» **Problem to solve**
Once you find a line containing the word "fulfill" in the entries below, copy it.

» **Provided material**
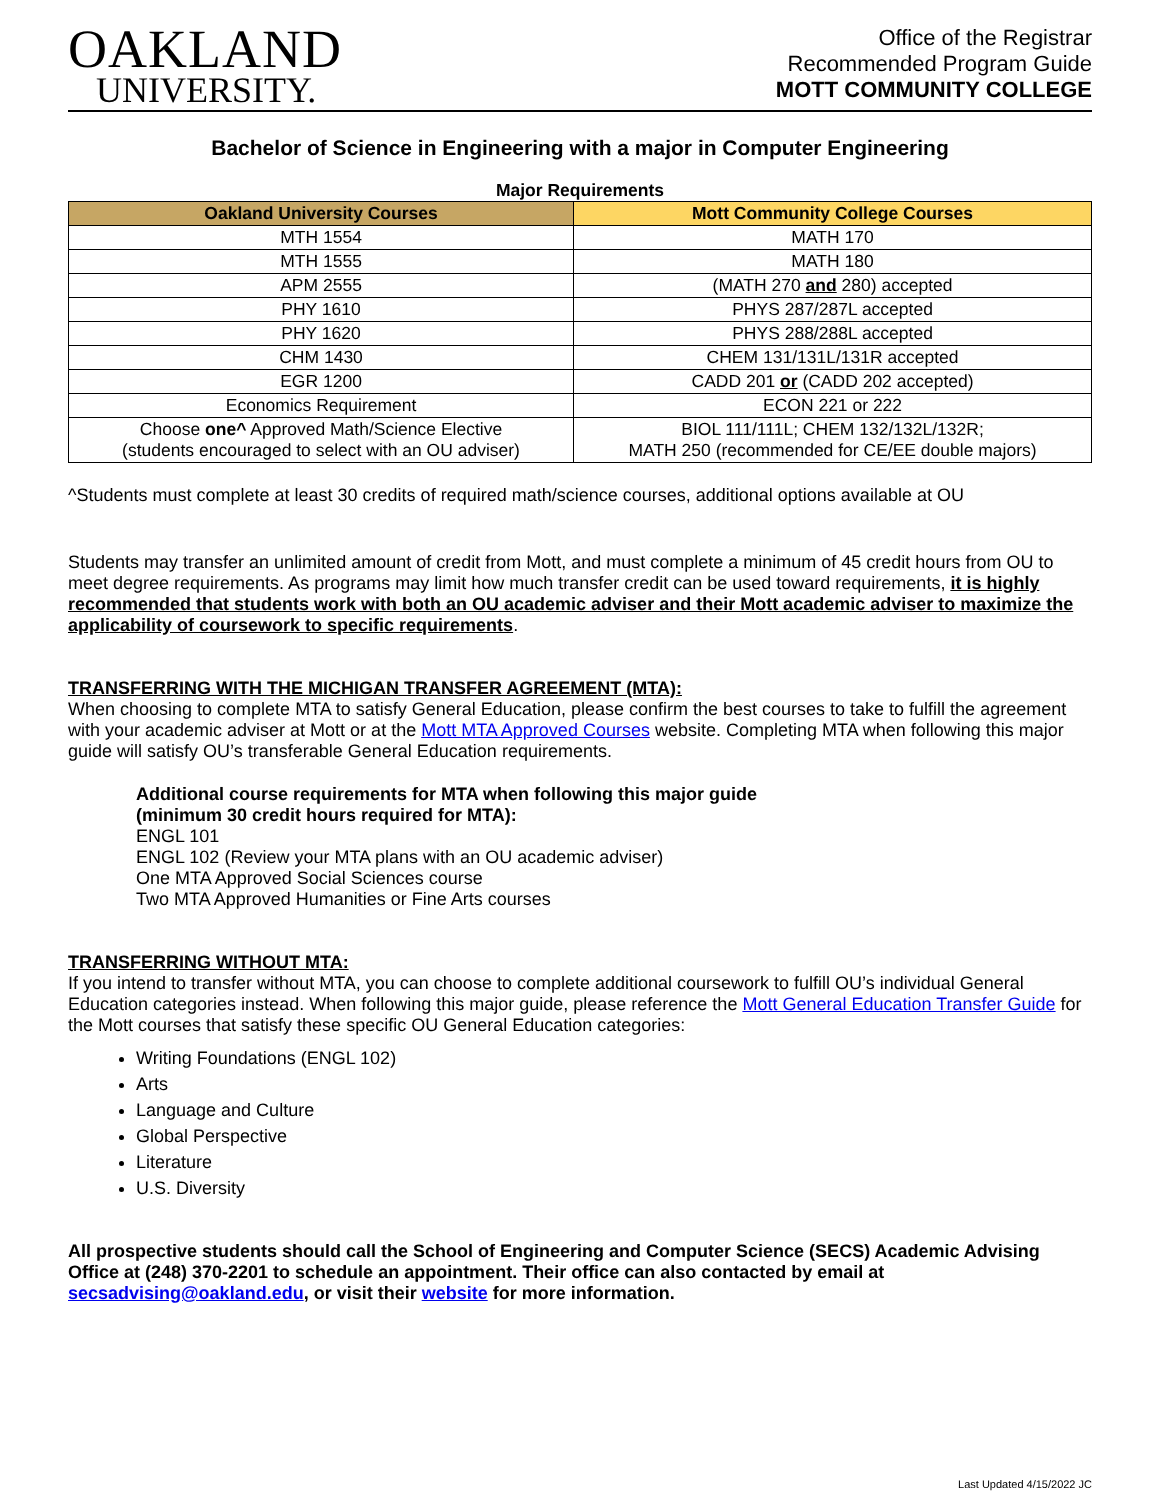OAKLAND
UNIVERSITY.
Office of the Registrar
Recommended Program Guide
MOTT COMMUNITY COLLEGE
Bachelor of Science in Engineering with a major in Computer Engineering
Major Requirements
| Oakland University Courses | Mott Community College Courses |
| --- | --- |
| MTH 1554 | MATH 170 |
| MTH 1555 | MATH 180 |
| APM 2555 | (MATH 270 and 280) accepted |
| PHY 1610 | PHYS 287/287L accepted |
| PHY 1620 | PHYS 288/288L accepted |
| CHM 1430 | CHEM 131/131L/131R accepted |
| EGR 1200 | CADD 201 or (CADD 202 accepted) |
| Economics Requirement | ECON 221 or 222 |
| Choose one^ Approved Math/Science Elective (students encouraged to select with an OU adviser) | BIOL 111/111L; CHEM 132/132L/132R; MATH 250 (recommended for CE/EE double majors) |
^Students must complete at least 30 credits of required math/science courses, additional options available at OU
Students may transfer an unlimited amount of credit from Mott, and must complete a minimum of 45 credit hours from OU to meet degree requirements. As programs may limit how much transfer credit can be used toward requirements, it is highly recommended that students work with both an OU academic adviser and their Mott academic adviser to maximize the applicability of coursework to specific requirements.
TRANSFERRING WITH THE MICHIGAN TRANSFER AGREEMENT (MTA):
When choosing to complete MTA to satisfy General Education, please confirm the best courses to take to fulfill the agreement with your academic adviser at Mott or at the Mott MTA Approved Courses website. Completing MTA when following this major guide will satisfy OU’s transferable General Education requirements.
Additional course requirements for MTA when following this major guide
(minimum 30 credit hours required for MTA):
ENGL 101
ENGL 102 (Review your MTA plans with an OU academic adviser)
One MTA Approved Social Sciences course
Two MTA Approved Humanities or Fine Arts courses
TRANSFERRING WITHOUT MTA:
If you intend to transfer without MTA, you can choose to complete additional coursework to fulfill OU’s individual General Education categories instead. When following this major guide, please reference the Mott General Education Transfer Guide for the Mott courses that satisfy these specific OU General Education categories:
Writing Foundations (ENGL 102)
Arts
Language and Culture
Global Perspective
Literature
U.S. Diversity
All prospective students should call the School of Engineering and Computer Science (SECS) Academic Advising Office at (248) 370-2201 to schedule an appointment. Their office can also contacted by email at secsadvising@oakland.edu, or visit their website for more information.
Last Updated 4/15/2022 JC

» **Exercise response**
When choosing to complete MTA to satisfy General Education, please confirm the best courses to take to fulfill the agreement with your academic adviser at Mott or at the Mott MTA Approved Courses website. Completing MTA when following this major guide will satisfy OU’s transferable General Education requirements.
If you intend to transfer without MTA, you can choose to complete additional coursework to fulfill OU’s individual General Education categories instead. When following this major guide, please reference the Mott General Education Transfer Guide for the Mott courses that satisfy these specific OU General Education categories:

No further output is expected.